The NSPs nsp3 to nsp6 contain all functions that are necessary to generate fully functional viral replication organelles. They also contain two proteinases, which are responsible for processing all viral replicase proteins. These two are usually called PL PRO and 3CL PRO , or coronavirus papain-like proteinase ( English coronavirus p apain- l ike pro teinase ) and coronavirus 3C-like proteinase ( English coronavirus 3C-l ike pro teinase ).

The smaller subunits nsp7 to nsp11, which in the case of replicase protein 1a form its end, contain all primer- synthesizing functions and other essential replication aids.

The remaining NSPs nsp12 to nsp16 occur only in the replicase protein 1ab. They contain the other RNA-modifying enzymes that are used for replication, RNA capping and proofreading, see also co- and post-transcriptional and post-translational modification .

Individual evidence

  1. a b c d e John Ziebuhr, Eric J. Snijder, Alexander E. Gorbalenya: Virus-encoded proteinases and proteolytic processing in the Nidovirales . Review Article. In: Journal of General Virology . tape 81 , no. 4 . Great Britain April 1, 2000, p. 853–879 , doi : 10.1099 / 0022-1317-81-4-853 , PMID 10725411 (English, full text or PDF full text download website [accessed on May 22, 2020] Please also note the footnote on page 853!).
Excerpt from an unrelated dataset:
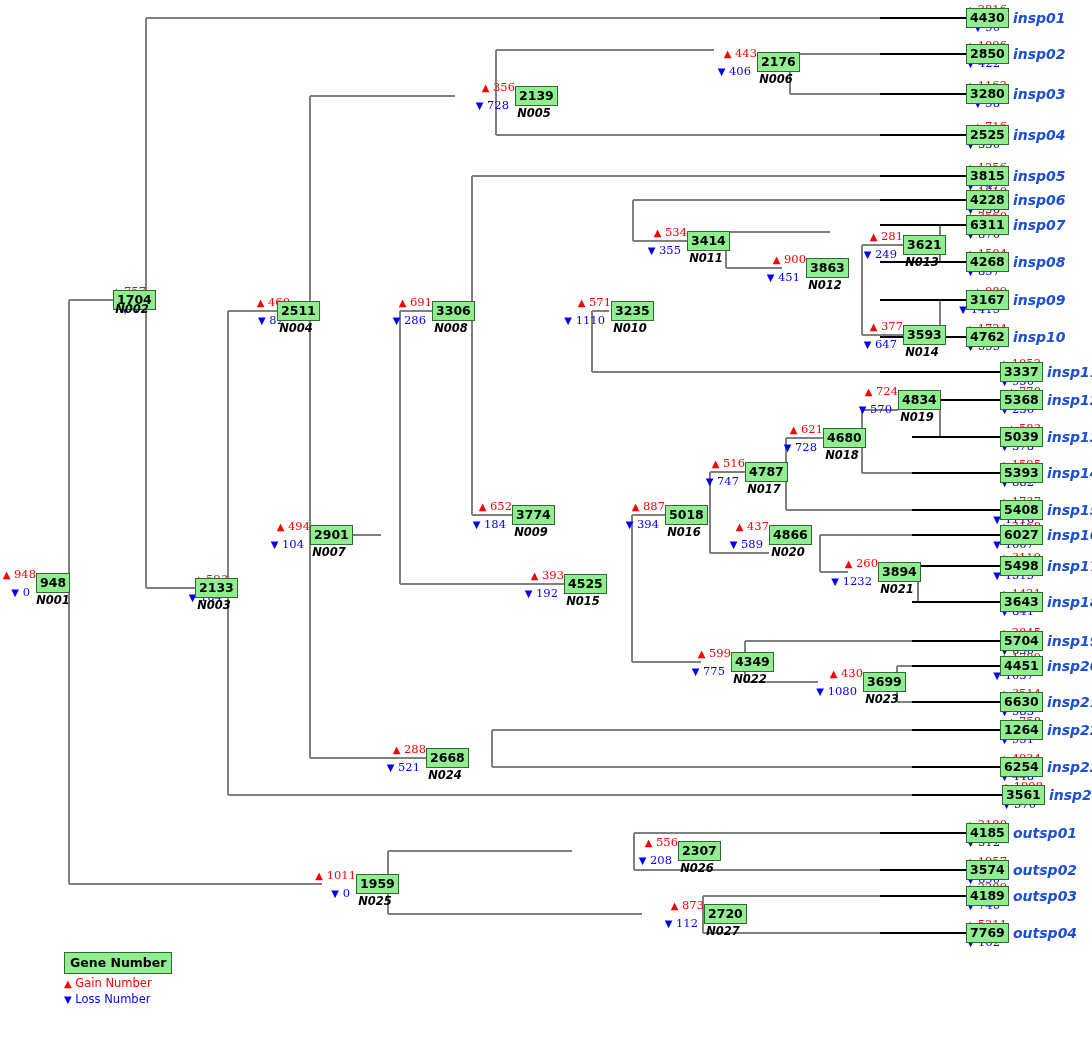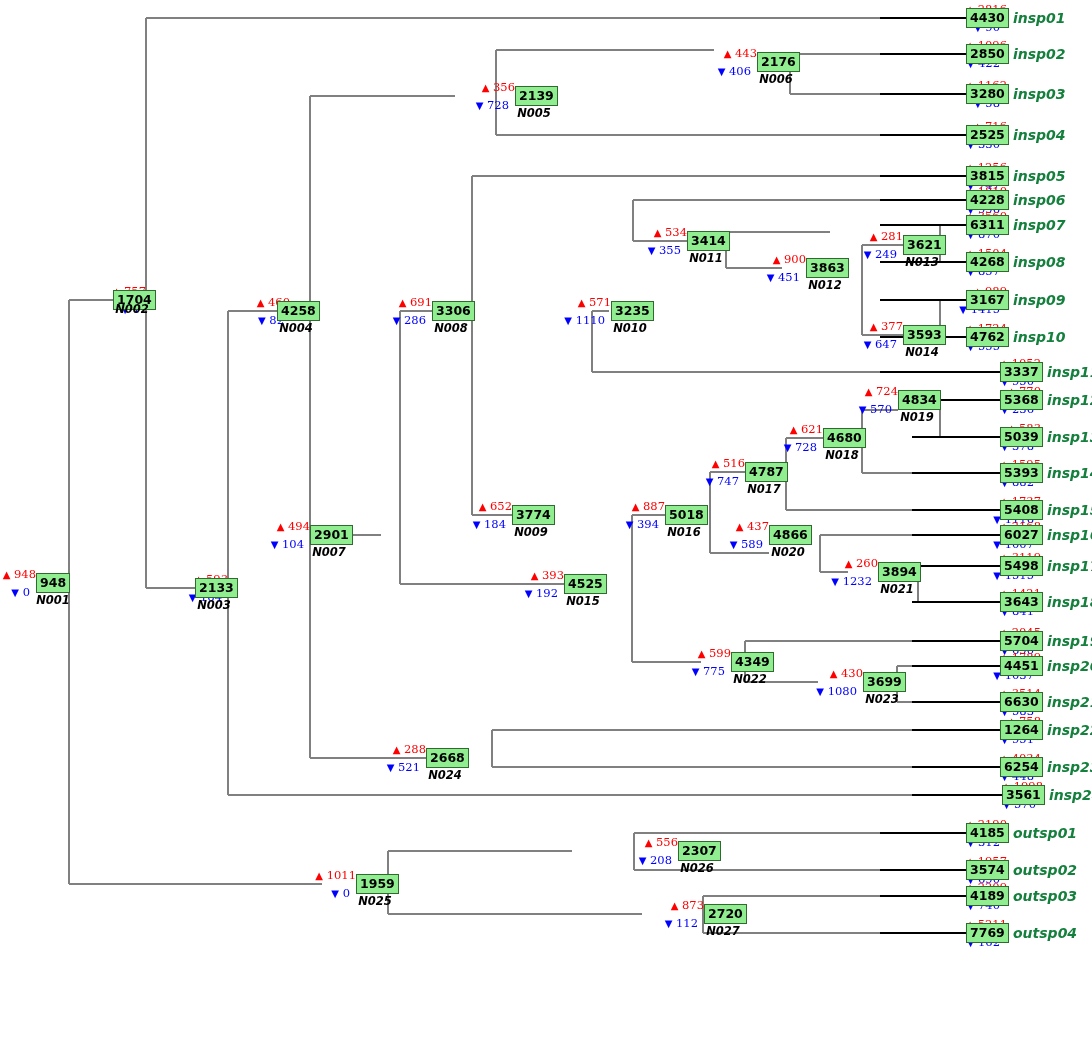"insp01" .leaf-name { color: #15803d -> #1d4ed8 }
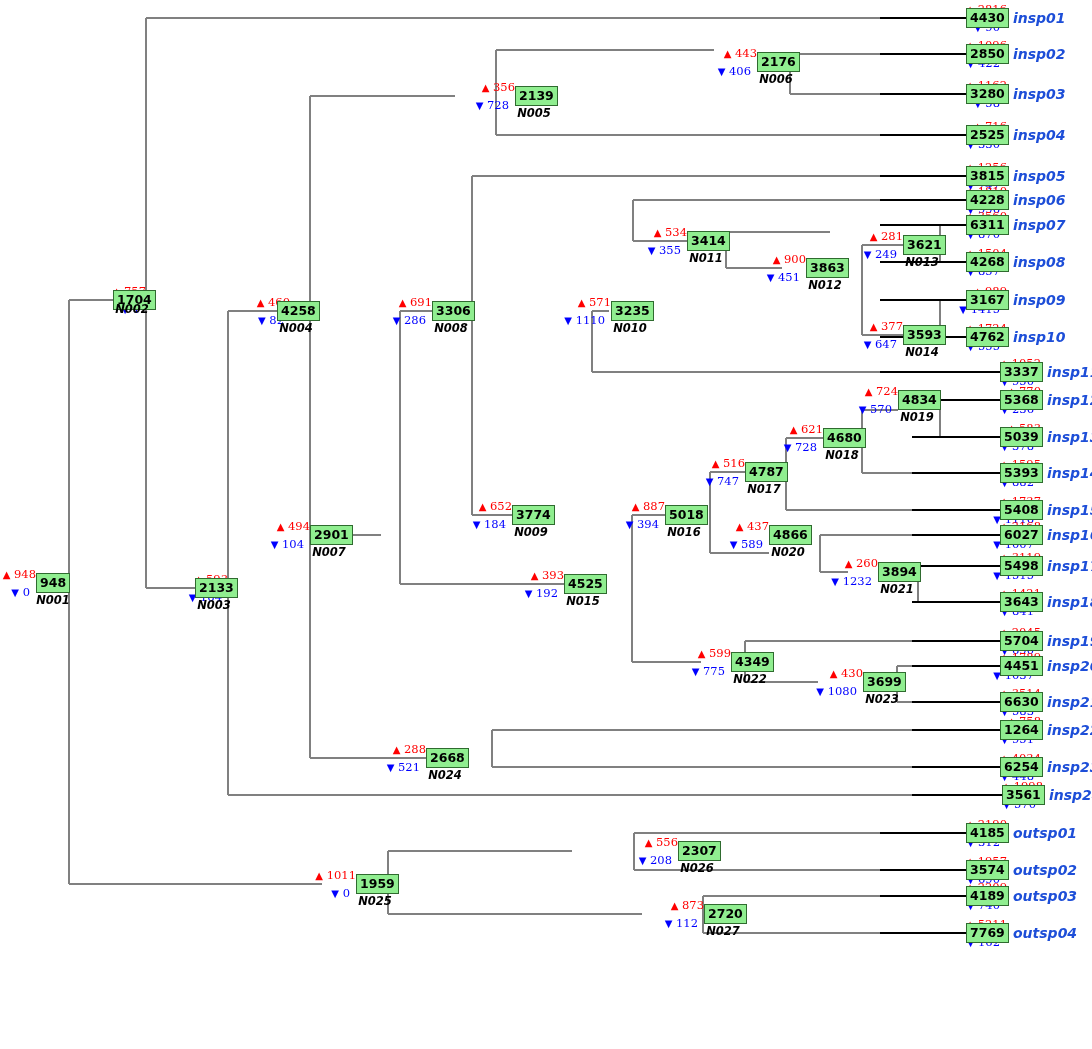"4258" div.gene-box { text: 4258 -> 2511 }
  2. a b L. Enjuanes, AE Gorbalenya, RJ de Groot, JA Cowley, J. Ziebuhr, EJ Snijder: Nidovirales. In: Encyclopedia of Virology . July 30, 2008, pp. 419-430, doi : 10.1016 / B978-012374410-4.00775-5 , PMC 7150171 (free full text).
  3. KA Ivanov, T. Hertzig, M. Rozanov, S. Bayer, V. Thiel, AE Gorbalenya, J. Ziebuhr: Major genetic markers of nidoviruses encodes a replicative endoribonuclease. In: Proceedings of the National Academy of Sciences . Volume 101, number 34, August 2004, pp. 12694-12699, doi : 10.1073 / pnas.0403127101 , PMID 15304651 , PMC 514660 (free full text).
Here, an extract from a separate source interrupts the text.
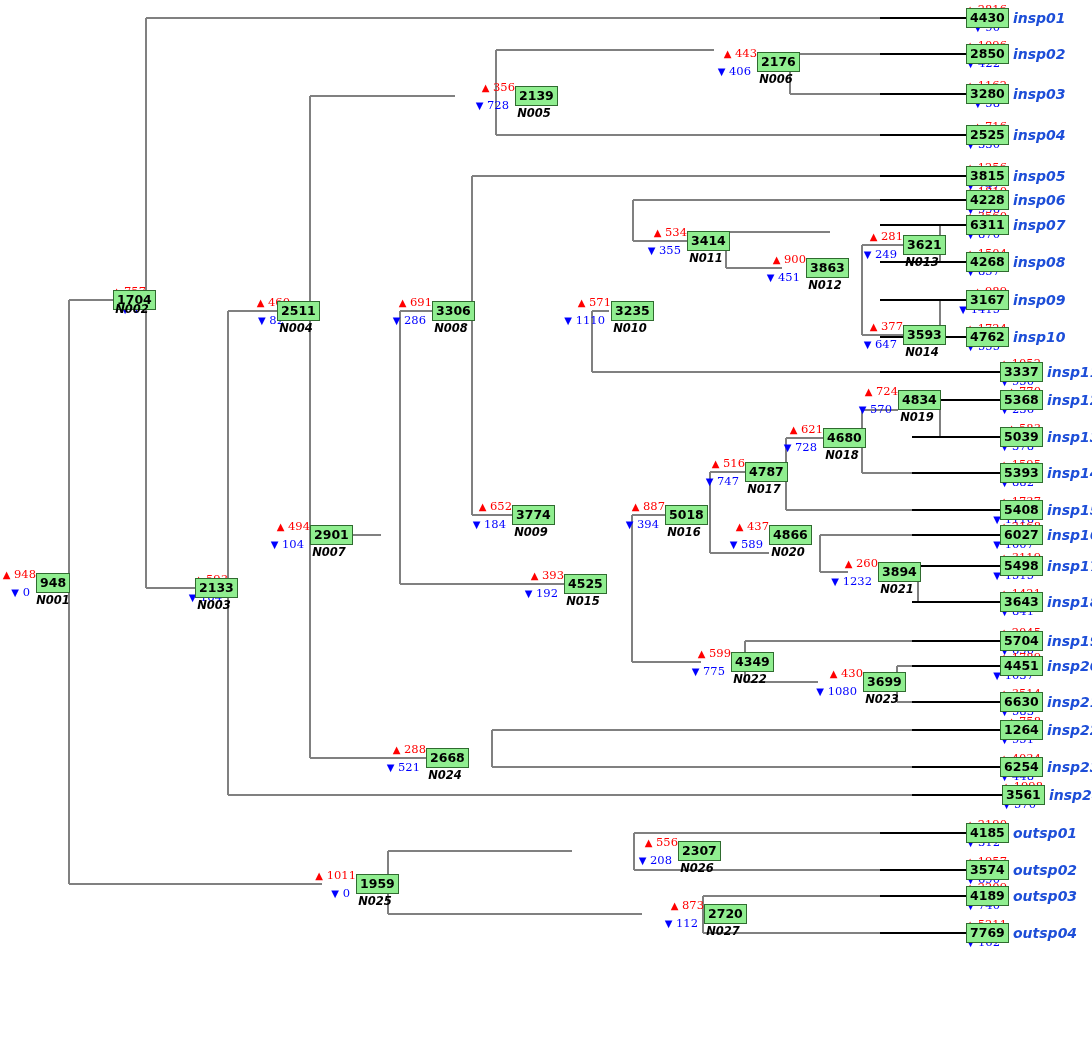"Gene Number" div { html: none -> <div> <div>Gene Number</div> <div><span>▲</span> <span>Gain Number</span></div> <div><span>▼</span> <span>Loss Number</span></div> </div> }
  4. a b c d e f g Benjamin W. Neuman, Peter Chamberlain, Fern Bowden, Jeremiah Joseph: Atlas of coronavirus replicase structure . In: Virus Research . tape 194 , edition December 16, 2013. Elsevier, December 16, 2013, ISSN  0168-1702 , p. 49–66 , doi : 10.1016 / j.virusres.2013.12.004 , PMID 24355834 , PMC 7114488 (free full text) - (English, full text [PDF; 3.3 MB ; accessed on July 17, 2020]).
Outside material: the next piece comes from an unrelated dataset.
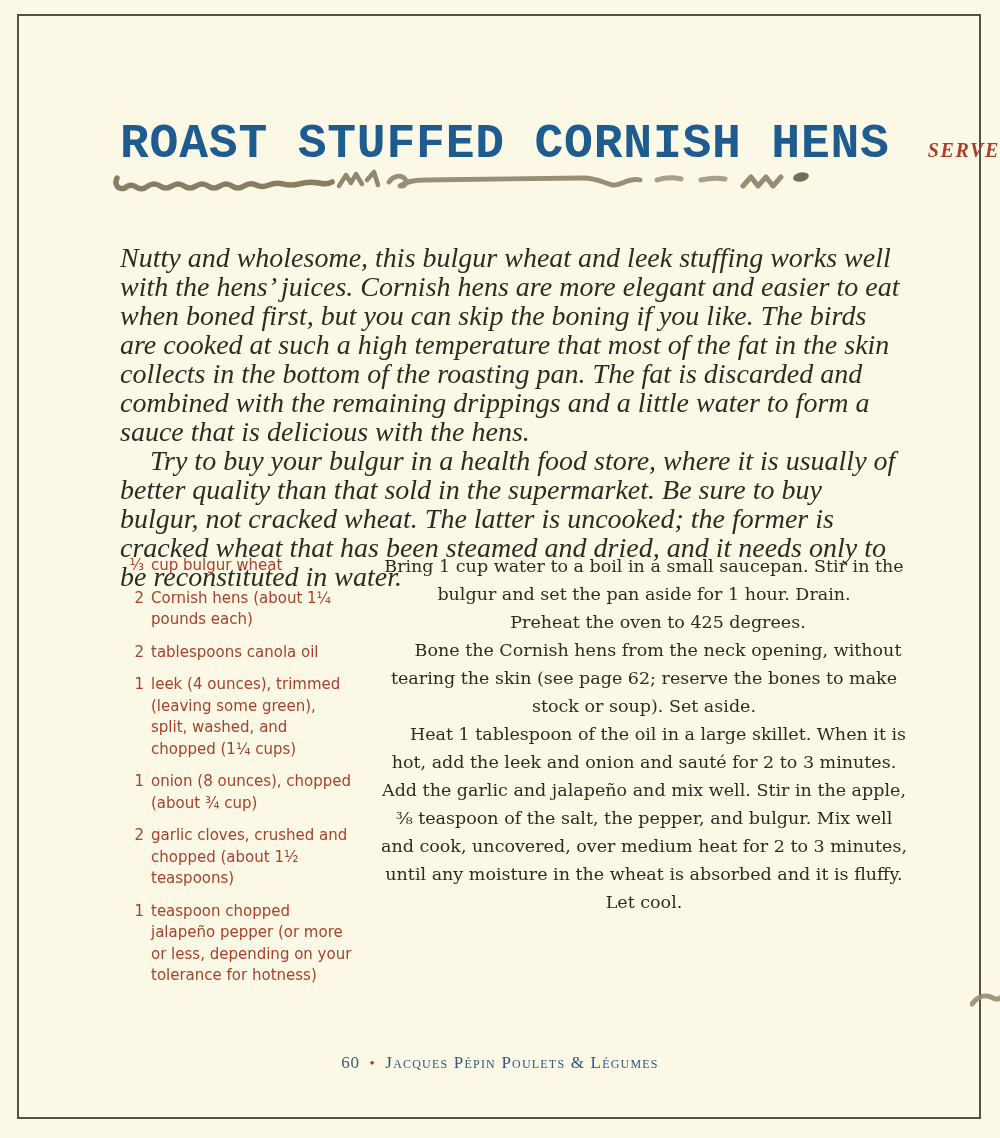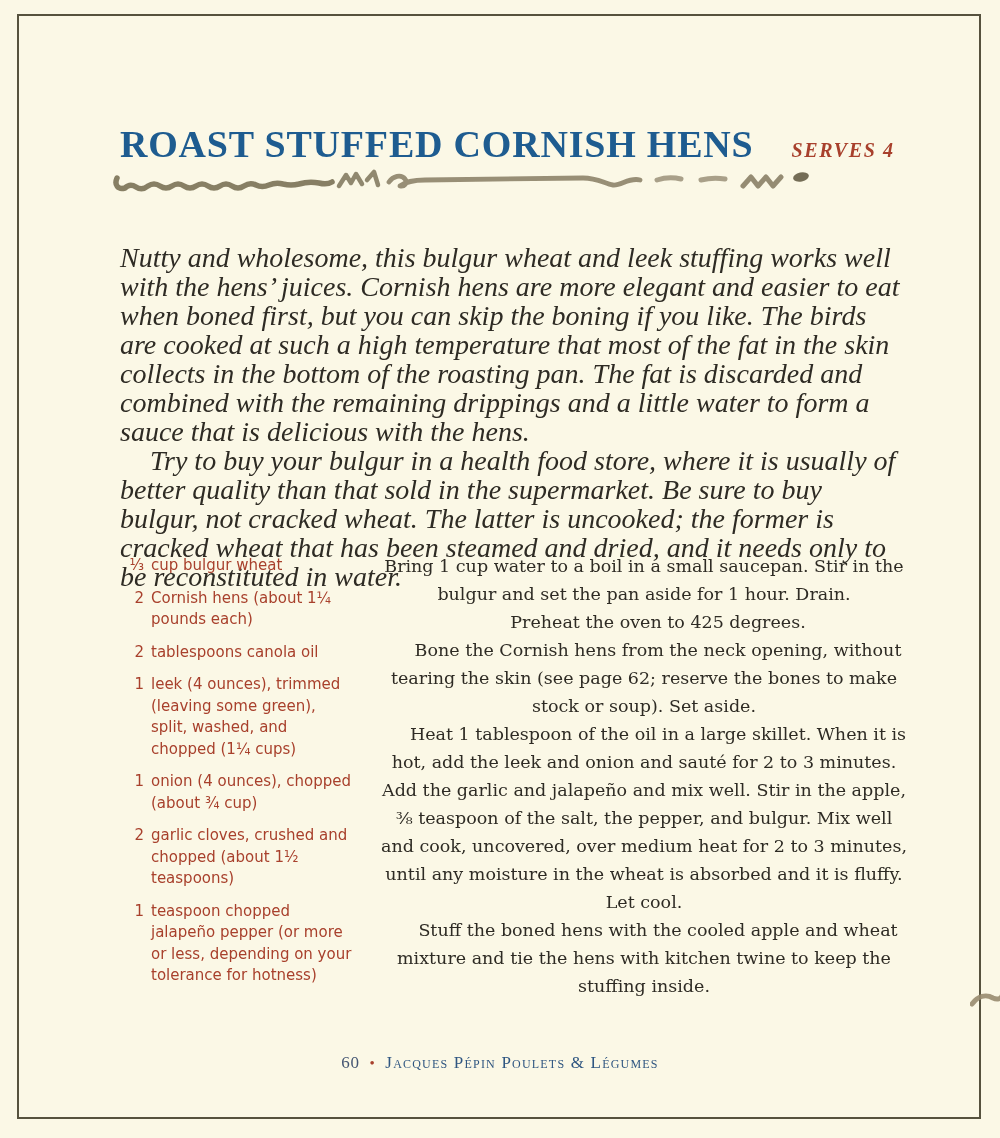"ROAST STUFFED CORNISH HENS" .recipe-title { font-family: Liberation Serif, serif -> Liberation Mono, monospace; font-size: 38px -> 48px }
  5. a b c Ogando NS, Ferron F, Decroly E, Canard B, Posthuma CC and Snijder EJ: The Curious Case of the Nidovirus Exoribonuclease: Its Role in RNA Synthesis and Replication Fidelity . In: Aartjan Te Velthuis (Ed.): Frontiers in Microbiology . tape 10 , article no. 1813, August 7, 2019, doi : 10.3389 / fmicb.2019.01813 , PMID 31440227 , PMC 6693484 (free full text) - (English, full text [PDF; 6.8 MB ; accessed on June 1, 2020]).
  6. Khulud Bukhari, Geraldine Mulley, Anastasia A. Gulyaeva, Lanying Zhao, Guocheng Shu, Jianping Jiang, Benjamin W. Neuman: Description and initial characterization of metatranscriptomic nidovirus-like genomes from the proposed new family Abyssoviridae, and from a sister group to the Coronavirinae , the proposed genus Alphaletovirus . In: Virology . tape 524 , November 2018 edition. Elsevier, September 7, 2018, p. 160–171 , doi : 10.1016 / j.virol.2018.08.010 , PMID 30199753 , PMC 7112036 (free full text) - (English, full text [PDF; 3.3 MB ; accessed on May 18, 2020] " Coronavirinae ": today " Orthocoronavirinae ").